|Author:||N. Bakker,Anne Schlebusch,J. Auld,G. Hewson|
|Title:||Textures 1: A Course in English as a Main Language for Southern Africa|
|Format:||doc mbr rtf lrf|
|ePUB size:||1904 kb|
|FB2 size:||1777 kb|
|DJVU size:||1910 kb|
|Category:||Literature and Fiction|
|Publisher:||Maskew Miller Longman Pty.Ltd ,South Africa (May 25, 2002)|
by N. Bakker, A. Schlebusch, J. Auld, G. Hewson. Published by Maskew Miller Longman (Pty) Ltd
N. Bakker (9). Anne Schlebusch (9). J. Auld (9). G. Hewson (9). Nigel Bakker (3). Fran Myrdal (1). Patrick Jordi (1). Marian Clark (4).
Published Works by A. Schlebusch.
Textures 1: Gr 1: A Course in English as a Main.

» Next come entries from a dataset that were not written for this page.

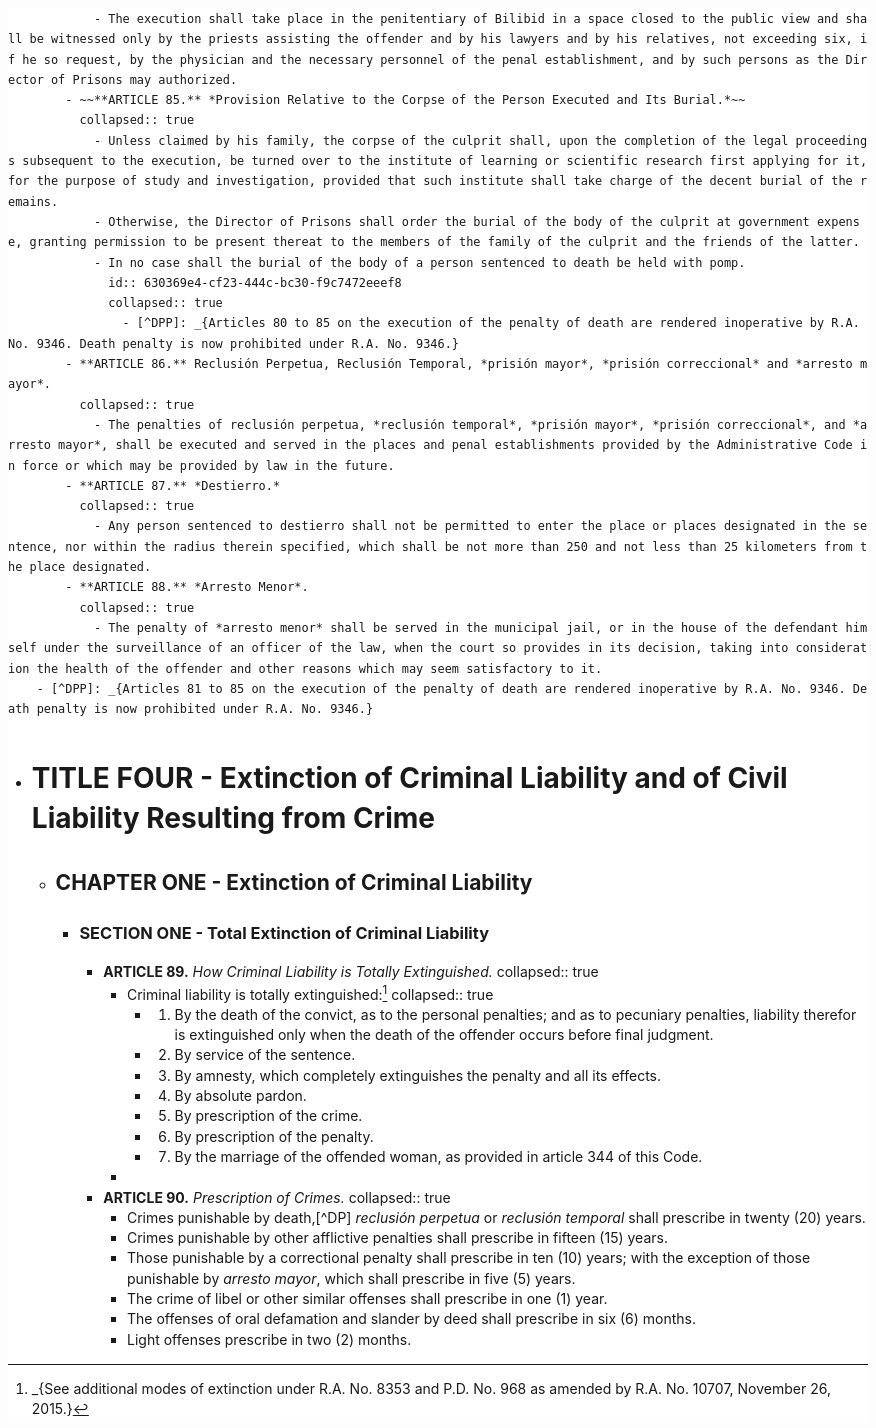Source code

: 				- The execution shall take place in the penitentiary of Bilibid in a space closed to the public view and shall be witnessed only by the priests assisting the offender and by his lawyers and by his relatives, not exceeding six, if he so request, by the physician and the necessary personnel of the penal establishment, and by such persons as the Director of Prisons may authorized.
			- ~~**ARTICLE 85.** *Provision Relative to the Corpse of the Person Executed and Its Burial.*~~
			  collapsed:: true
				- Unless claimed by his family, the corpse of the culprit shall, upon the completion of the legal proceedings subsequent to the execution, be turned over to the institute of learning or scientific research first applying for it, for the purpose of study and investigation, provided that such institute shall take charge of the decent burial of the remains.
				- Otherwise, the Director of Prisons shall order the burial of the body of the culprit at government expense, granting permission to be present thereat to the members of the family of the culprit and the friends of the latter.
				- In no case shall the burial of the body of a person sentenced to death be held with pomp.
				  id:: 630369e4-cf23-444c-bc30-f9c7472eeef8
				  collapsed:: true
					- [^DPP]: _{Articles 80 to 85 on the execution of the penalty of death are rendered inoperative by R.A. No. 9346. Death penalty is now prohibited under R.A. No. 9346.}
			- **ARTICLE 86.** Reclusión Perpetua, Reclusión Temporal, *prisión mayor*, *prisión correccional* and *arresto mayor*.
			  collapsed:: true
				- The penalties of reclusión perpetua, *reclusión temporal*, *prisión mayor*, *prisión correccional*, and *arresto mayor*, shall be executed and served in the places and penal establishments provided by the Administrative Code in force or which may be provided by law in the future.
			- **ARTICLE 87.** *Destierro.*
			  collapsed:: true
				- Any person sentenced to destierro shall not be permitted to enter the place or places designated in the sentence, nor within the radius therein specified, which shall be not more than 250 and not less than 25 kilometers from the place designated.
			- **ARTICLE 88.** *Arresto Menor*.
			  collapsed:: true
				- The penalty of *arresto menor* shall be served in the municipal jail, or in the house of the defendant himself under the surveillance of an officer of the law, when the court so provides in its decision, taking into consideration the health of the offender and other reasons which may seem satisfactory to it.
		- [^DPP]: _{Articles 81 to 85 on the execution of the penalty of death are rendered inoperative by R.A. No. 9346. Death penalty is now prohibited under R.A. No. 9346.}
- # TITLE FOUR - Extinction of Criminal Liability and of Civil Liability Resulting from Crime
	- ## CHAPTER ONE - Extinction of Criminal Liability
		- ### SECTION ONE - Total Extinction of Criminal Liability
			- **ARTICLE 89.** *How Criminal Liability is Totally Extinguished.*
			  collapsed:: true
				- Criminal liability is totally extinguished:[^A89]
				  collapsed:: true
					- 1. By the death of the convict, as to the personal penalties; and as to pecuniary penalties, liability therefor is extinguished only when the death of the offender occurs before final judgment.
					- 2. By service of the sentence.
					- 3. By amnesty, which completely extinguishes the penalty and all its effects.
					- 4. By absolute pardon.
					- 5. By prescription of the crime.
					- 6. By prescription of the penalty.
					- 7. By the marriage of the offended woman, as provided in article 344 of this Code.
				- [^A89]: _{See additional modes of extinction under R.A. No. 8353 and P.D. No. 968 as amended by R.A. No. 10707, November 26, 2015.}
			- **ARTICLE 90.** *Prescription of Crimes.*
			  collapsed:: true
				- Crimes punishable by death,[^DP] *reclusión perpetua* or *reclusión temporal* shall prescribe in twenty (20) years.
				- Crimes punishable by other afflictive penalties shall prescribe in fifteen (15) years.
				- Those punishable by a correctional penalty shall prescribe in ten (10) years; with the exception of those punishable by *arresto mayor*, which shall prescribe in five (5) years.
				- The crime of libel or other similar offenses shall prescribe in one (1) year.
				- The offenses of oral defamation and slander by deed shall prescribe in six (6) months.
				- Light offenses prescribe in two (2) months.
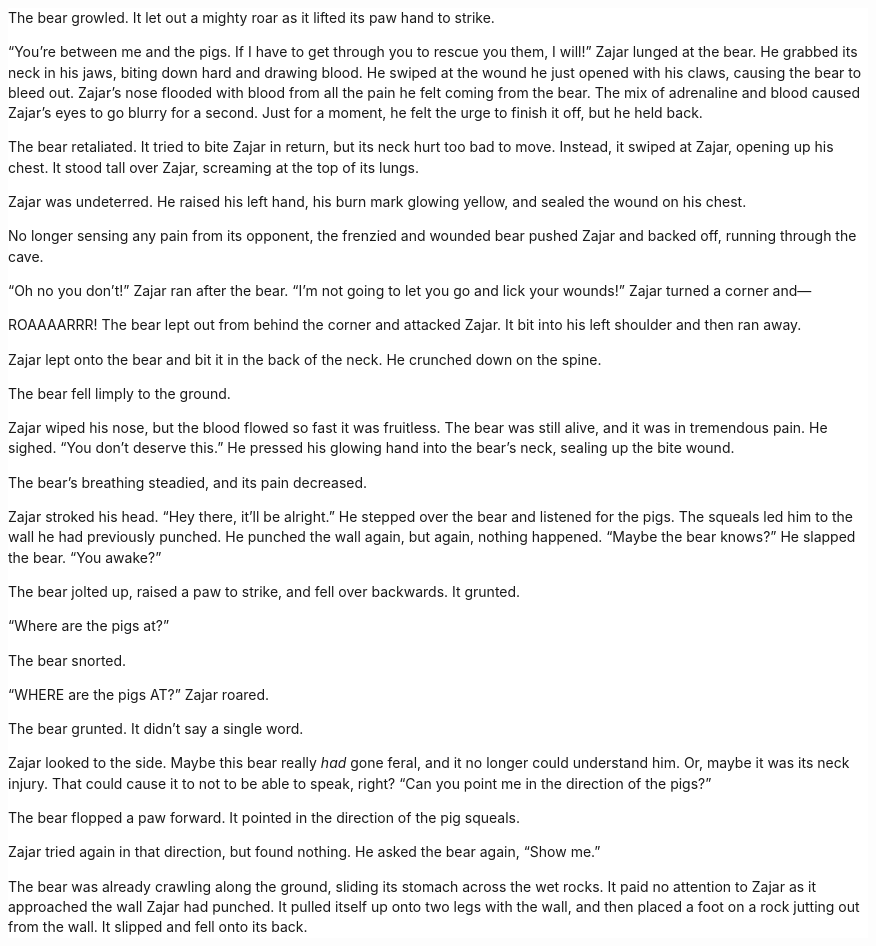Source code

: The bear growled. It let out a mighty roar as it lifted its paw hand to strike.

“You’re between me and the pigs. If I have to get through you to rescue you them, I will!” Zajar lunged at the bear. He grabbed its neck in his jaws, biting down hard and drawing blood. He swiped at the wound he just opened with his claws, causing the bear to bleed out. Zajar’s nose flooded with blood from all the pain he felt coming from the bear. The mix of adrenaline and blood caused Zajar’s eyes to go blurry for a second. Just for a moment, he felt the urge to finish it off, but he held back.

The bear retaliated. It tried to bite Zajar in return, but its neck hurt too bad to move. Instead, it swiped at Zajar, opening up his chest. It stood tall over Zajar, screaming at the top of its lungs.

Zajar was undeterred. He raised his left hand, his burn mark glowing yellow, and sealed the wound on his chest.

No longer sensing any pain from its opponent, the frenzied and wounded bear pushed Zajar and backed off, running through the cave.

“Oh no you don’t!” Zajar ran after the bear. “I’m not going to let you go and lick your wounds!” Zajar turned a corner and—

ROAAAARRR! The bear lept out from behind the corner and attacked Zajar. It bit into his left shoulder and then ran away.

Zajar lept onto the bear and bit it in the back of the neck. He crunched down on the spine.

The bear fell limply to the ground.

Zajar wiped his nose, but the blood flowed so fast it was fruitless. The bear was still alive, and it was in tremendous pain. He sighed. “You don’t deserve this.” He pressed his glowing hand into the bear’s neck, sealing up the bite wound.

The bear’s breathing steadied, and its pain decreased.

Zajar stroked his head. “Hey there, it’ll be alright.” He stepped over the bear and listened for the pigs. The squeals led him to the wall he had previously punched. He punched the wall again, but again, nothing happened. “Maybe the bear knows?” He slapped the bear. “You awake?”

The bear jolted up, raised a paw to strike, and fell over backwards. It grunted.

“Where are the pigs at?”

The bear snorted.

“WHERE are the pigs AT?” Zajar roared.

The bear grunted. It didn’t say a single word.

Zajar looked to the side. Maybe this bear really *had* gone feral, and it no longer could understand him. Or, maybe it was its neck injury. That could cause it to not to be able to speak, right? “Can you point me in the direction of the pigs?”

The bear flopped a paw forward. It pointed in the direction of the pig squeals.

Zajar tried again in that direction, but found nothing. He asked the bear again, “Show me.”

The bear was already crawling along the ground, sliding its stomach across the wet rocks. It paid no attention to Zajar as it approached the wall Zajar had punched. It pulled itself up onto two legs with the wall, and then placed a foot on a rock jutting out from the wall. It slipped and fell onto its back.
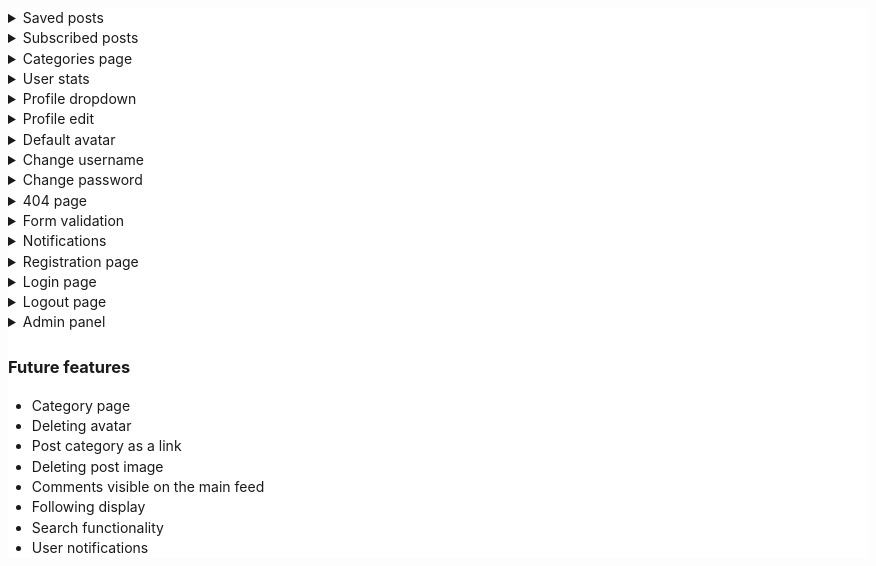 <details><summary> Saved posts
</summary></details>

<details><summary> Subscribed posts
</summary></details>

<details><summary> Categories page
</summary></details>

<details><summary> User stats
</summary></details>

<details><summary> Profile dropdown
</summary></details>

<details><summary> Profile edit
</summary></details>

<details><summary> Default avatar
</summary></details>

<details><summary> Change username
</summary></details>

<details><summary> Change password
</summary></details>

<details><summary> 404 page
</summary></details>

<details><summary> Form validation
</summary></details>

<details><summary> Notifications
</summary></details>

<details><summary> Registration page
</summary></details>

<details><summary> Login page
</summary></details>

<details><summary> Logout page
</summary></details>

<details><summary> Admin panel
</summary></details>

### Future features

* Category page
* Deleting avatar
* Post category as a link
* Deleting post image
* Comments visible on the main feed
* Following display
* Search functionality
* User notifications
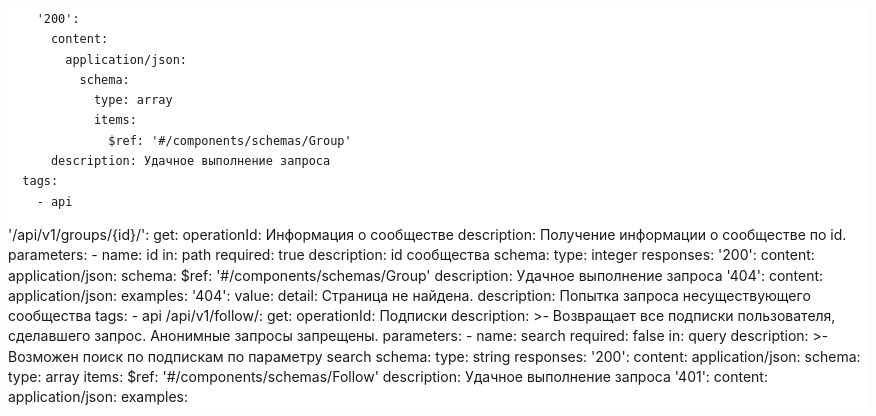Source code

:         '200':
          content:
            application/json:
              schema:
                type: array
                items:
                  $ref: '#/components/schemas/Group'
          description: Удачное выполнение запроса
      tags:
        - api
  '/api/v1/groups/{id}/':
    get:
      operationId: Информация о сообществе
      description: Получение информации о сообществе по id.
      parameters:
        - name: id
          in: path
          required: true
          description: id сообщества
          schema:
            type: integer
      responses:
        '200':
          content:
            application/json:
              schema:
                $ref: '#/components/schemas/Group'
          description: Удачное выполнение запроса
        '404':
          content:
            application/json:
              examples:
                '404':
                  value:
                    detail: Страница не найдена.
          description: Попытка запроса несуществующего сообщества
      tags:
        - api
  /api/v1/follow/:
    get:
      operationId: Подписки
      description: >-
        Возвращает все подписки пользователя, сделавшего запрос. Анонимные запросы запрещены.
      parameters:
        - name: search
          required: false
          in: query
          description: >-
            Возможен поиск по подпискам по параметру search
          schema:
            type: string
      responses:
        '200':
          content:
            application/json:
              schema:
                type: array
                items:
                  $ref: '#/components/schemas/Follow'
          description: Удачное выполнение запроса
        '401':
          content:
            application/json:
              examples:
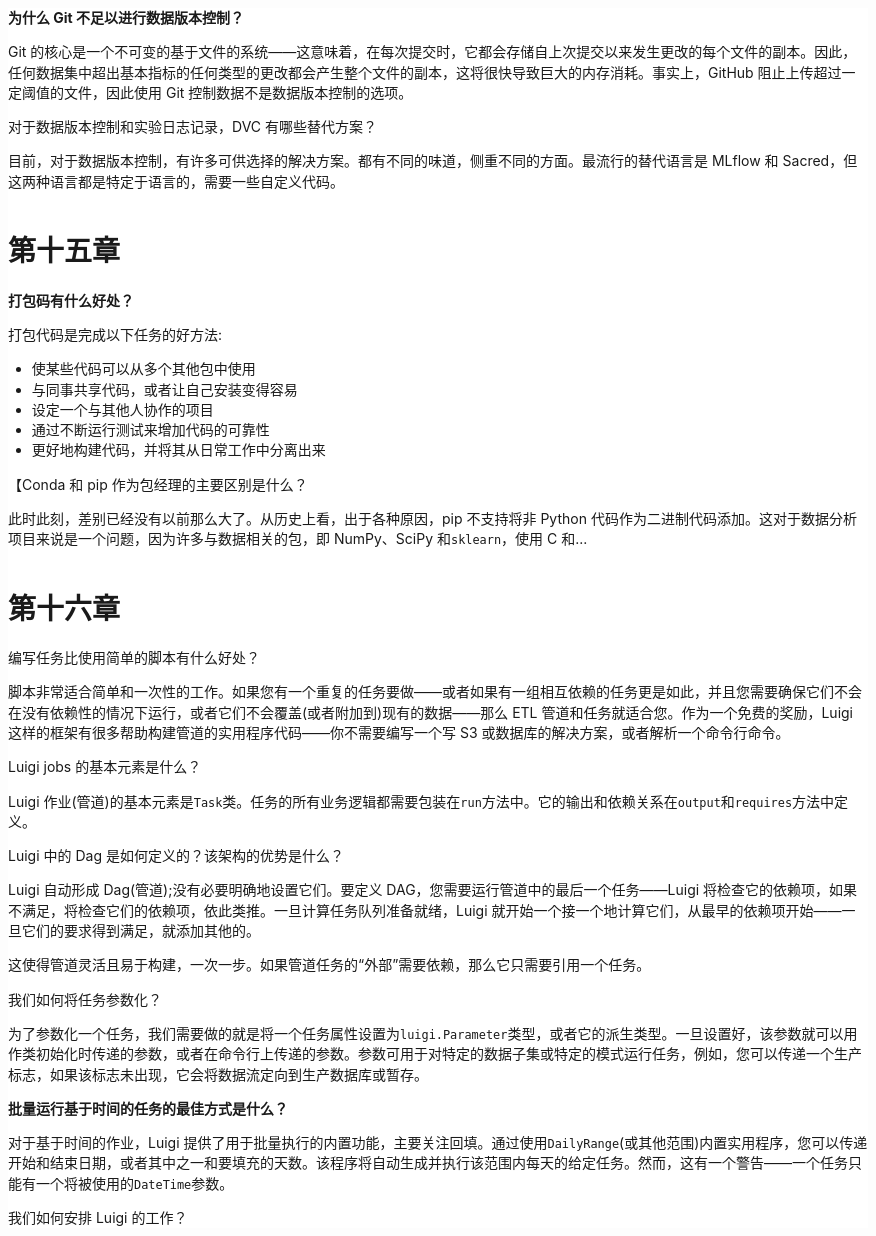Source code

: **为什么 Git 不足以进行数据版本控制？**

Git 的核心是一个不可变的基于文件的系统——这意味着，在每次提交时，它都会存储自上次提交以来发生更改的每个文件的副本。因此，任何数据集中超出基本指标的任何类型的更改都会产生整个文件的副本，这将很快导致巨大的内存消耗。事实上，GitHub 阻止上传超过一定阈值的文件，因此使用 Git 控制数据不是数据版本控制的选项。

对于数据版本控制和实验日志记录，DVC 有哪些替代方案？

目前，对于数据版本控制，有许多可供选择的解决方案。都有不同的味道，侧重不同的方面。最流行的替代语言是 MLflow 和 Sacred，但这两种语言都是特定于语言的，需要一些自定义代码。

        

# 第十五章

**打包码有什么好处？**

打包代码是完成以下任务的好方法:

*   使某些代码可以从多个其他包中使用
*   与同事共享代码，或者让自己安装变得容易
*   设定一个与其他人协作的项目
*   通过不断运行测试来增加代码的可靠性
*   更好地构建代码，并将其从日常工作中分离出来

【Conda 和 pip 作为包经理的主要区别是什么？

此时此刻，差别已经没有以前那么大了。从历史上看，出于各种原因，pip 不支持将非 Python 代码作为二进制代码添加。这对于数据分析项目来说是一个问题，因为许多与数据相关的包，即 NumPy、SciPy 和`sklearn`，使用 C 和...

        

# 第十六章

编写任务比使用简单的脚本有什么好处？

脚本非常适合简单和一次性的工作。如果您有一个重复的任务要做——或者如果有一组相互依赖的任务更是如此，并且您需要确保它们不会在没有依赖性的情况下运行，或者它们不会覆盖(或者附加到)现有的数据——那么 ETL 管道和任务就适合您。作为一个免费的奖励，Luigi 这样的框架有很多帮助构建管道的实用程序代码——你不需要编写一个写 S3 或数据库的解决方案，或者解析一个命令行命令。

Luigi jobs 的基本元素是什么？

Luigi 作业(管道)的基本元素是`Task`类。任务的所有业务逻辑都需要包装在`run`方法中。它的输出和依赖关系在`output`和`requires`方法中定义。

Luigi 中的 Dag 是如何定义的？该架构的优势是什么？

Luigi 自动形成 Dag(管道);没有必要明确地设置它们。要定义 DAG，您需要运行管道中的最后一个任务——Luigi 将检查它的依赖项，如果不满足，将检查它们的依赖项，依此类推。一旦计算任务队列准备就绪，Luigi 就开始一个接一个地计算它们，从最早的依赖项开始——一旦它们的要求得到满足，就添加其他的。

这使得管道灵活且易于构建，一次一步。如果管道任务的“外部”需要依赖，那么它只需要引用一个任务。

我们如何将任务参数化？

为了参数化一个任务，我们需要做的就是将一个任务属性设置为`luigi.Parameter`类型，或者它的派生类型。一旦设置好，该参数就可以用作类初始化时传递的参数，或者在命令行上传递的参数。参数可用于对特定的数据子集或特定的模式运行任务，例如，您可以传递一个生产标志，如果该标志未出现，它会将数据流定向到生产数据库或暂存。

**批量运行基于时间的任务的最佳方式是什么？**

对于基于时间的作业，Luigi 提供了用于批量执行的内置功能，主要关注回填。通过使用`DailyRange`(或其他范围)内置实用程序，您可以传递开始和结束日期，或者其中之一和要填充的天数。该程序将自动生成并执行该范围内每天的给定任务。然而，这有一个警告——一个任务只能有一个将被使用的`DateTime`参数。

我们如何安排 Luigi 的工作？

Textures 1 - Grade 1, Sub A book. See a Problem? We’d love your help. Details (if other): Cancel. Thanks for telling us about the problem.
Introduction: varieties of English in Africa and South and Southeast Asia Rajend Mesthrie. 805. Nigerian English: phonology . Ann Arbor: University of Michigan Press. 2003 English in the Southern United States. Cambridge: Cambridge University Press.
The majority of English speakers are found in the main hubs of South Africa - Gauteng, KwaZulu-Natal and the Western Cape.
The closest undoubted living relatives of English are Scots and Frisian. The influence of Celtic upon Old English was slight. But many of place and river names have Celtic origins: Kent, York, Dover, Cumberland, Thames, Avon, Trent, Severn. They were mostly concerned with the naming of Church dignitaries, ceremonies, etc.
Like English in southern England, such as London, South African English is non-rhotic except for some speakers, see below and features the trap–bath split.